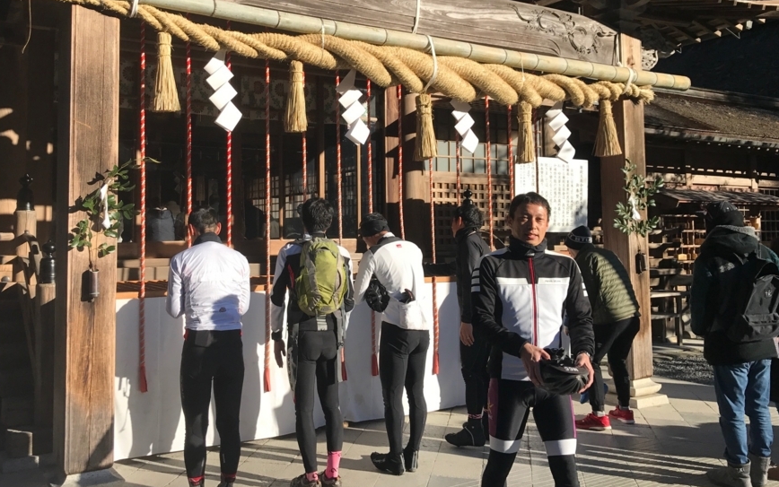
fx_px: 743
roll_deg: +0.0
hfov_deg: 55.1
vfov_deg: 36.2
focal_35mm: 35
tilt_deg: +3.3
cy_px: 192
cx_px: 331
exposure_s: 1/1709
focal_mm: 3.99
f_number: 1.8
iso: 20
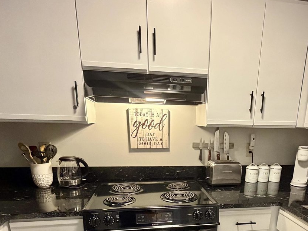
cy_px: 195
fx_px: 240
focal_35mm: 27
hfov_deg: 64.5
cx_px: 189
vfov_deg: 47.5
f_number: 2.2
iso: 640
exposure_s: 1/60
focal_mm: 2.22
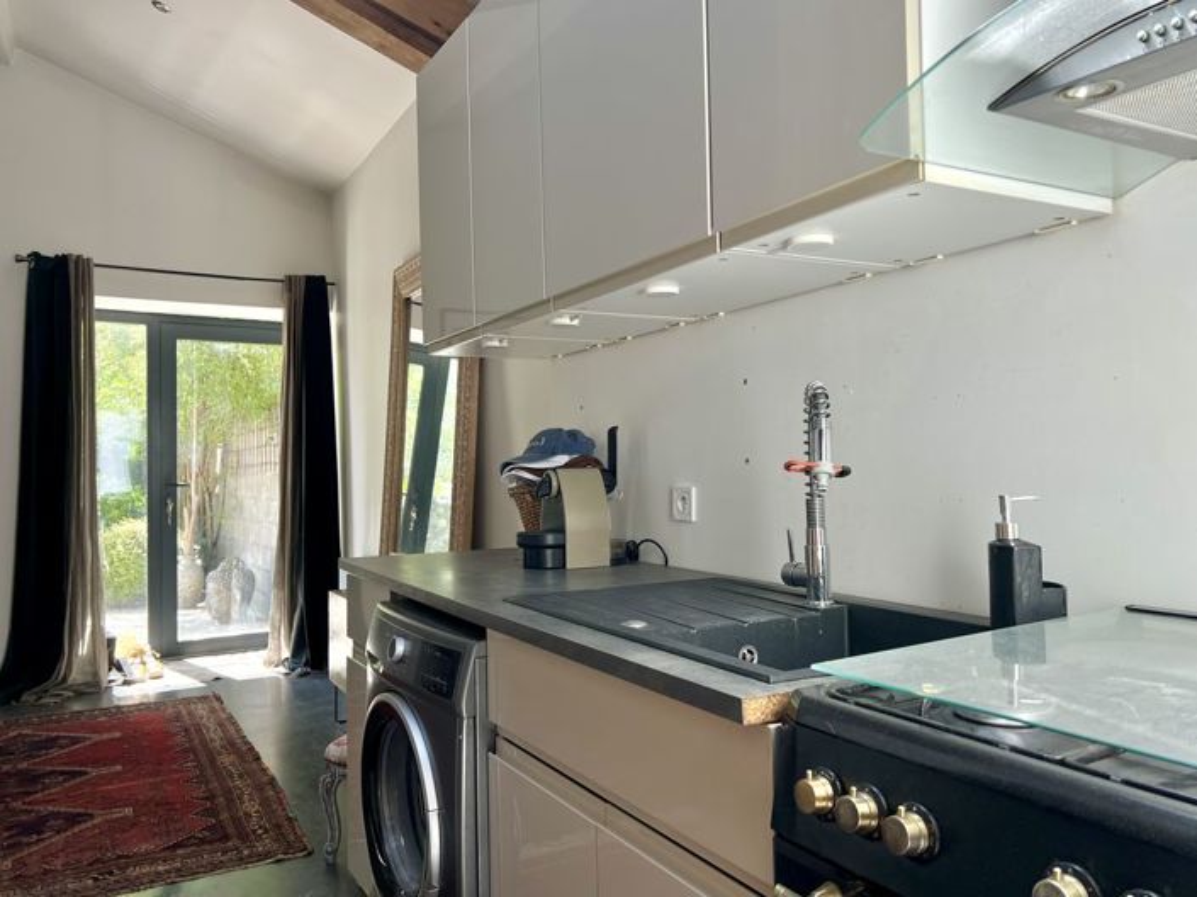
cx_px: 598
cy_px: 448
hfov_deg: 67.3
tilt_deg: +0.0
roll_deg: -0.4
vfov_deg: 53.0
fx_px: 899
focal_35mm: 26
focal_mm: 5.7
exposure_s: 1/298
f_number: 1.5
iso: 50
------------------------------------------------
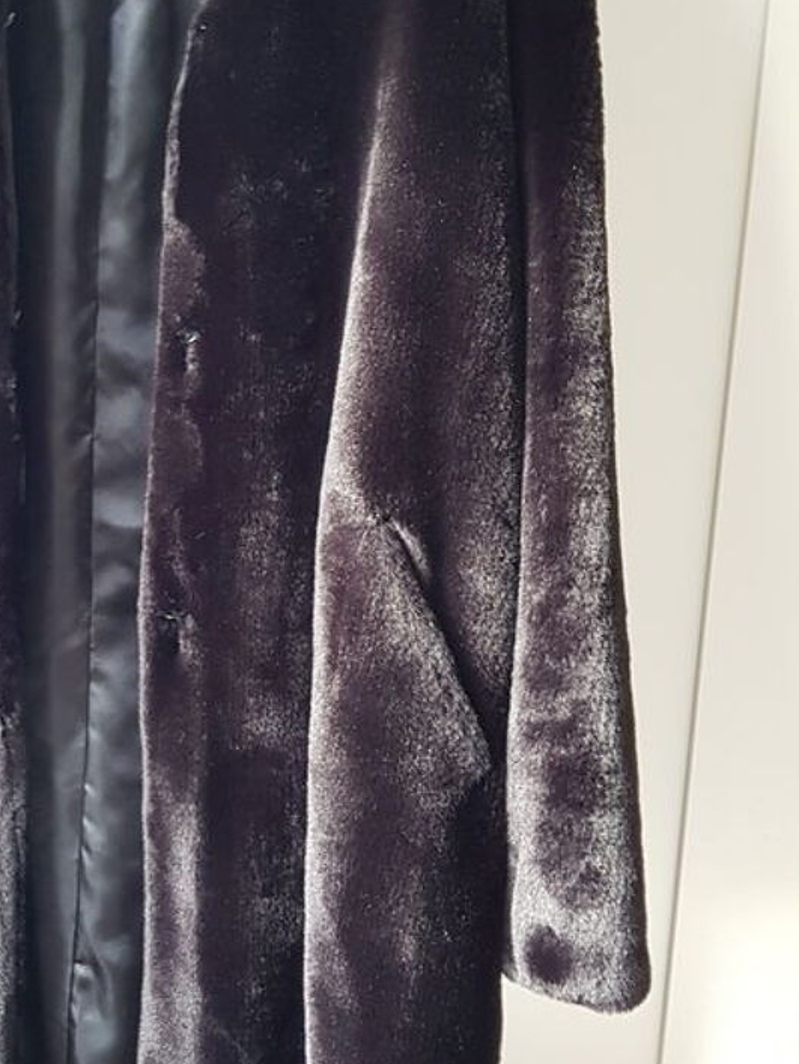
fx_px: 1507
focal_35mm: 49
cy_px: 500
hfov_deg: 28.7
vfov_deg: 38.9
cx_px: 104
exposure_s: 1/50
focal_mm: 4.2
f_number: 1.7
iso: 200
------------------------------------------------
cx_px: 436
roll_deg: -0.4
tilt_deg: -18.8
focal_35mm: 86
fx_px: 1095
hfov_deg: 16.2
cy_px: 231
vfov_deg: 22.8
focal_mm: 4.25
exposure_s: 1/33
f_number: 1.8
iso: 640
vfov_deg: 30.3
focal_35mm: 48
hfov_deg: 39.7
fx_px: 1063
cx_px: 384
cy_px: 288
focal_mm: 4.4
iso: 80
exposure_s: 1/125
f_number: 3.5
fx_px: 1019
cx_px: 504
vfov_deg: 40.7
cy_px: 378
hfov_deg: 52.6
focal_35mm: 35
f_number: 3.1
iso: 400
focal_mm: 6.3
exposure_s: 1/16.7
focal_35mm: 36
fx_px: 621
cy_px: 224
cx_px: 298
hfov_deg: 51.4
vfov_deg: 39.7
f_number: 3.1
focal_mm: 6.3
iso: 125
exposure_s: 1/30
------------------------------------------------
WORK INSTRUCTIONS:
In the entries above, one line contains "exposure_s: 1/16.7" and another contains "exposure_s: 1/30". Reproduce exactly those two lines and the lines between them, nothing else.

EXERCISE SOLUTION:
exposure_s: 1/16.7
focal_35mm: 36
fx_px: 621
cy_px: 224
cx_px: 298
hfov_deg: 51.4
vfov_deg: 39.7
f_number: 3.1
focal_mm: 6.3
iso: 125
exposure_s: 1/30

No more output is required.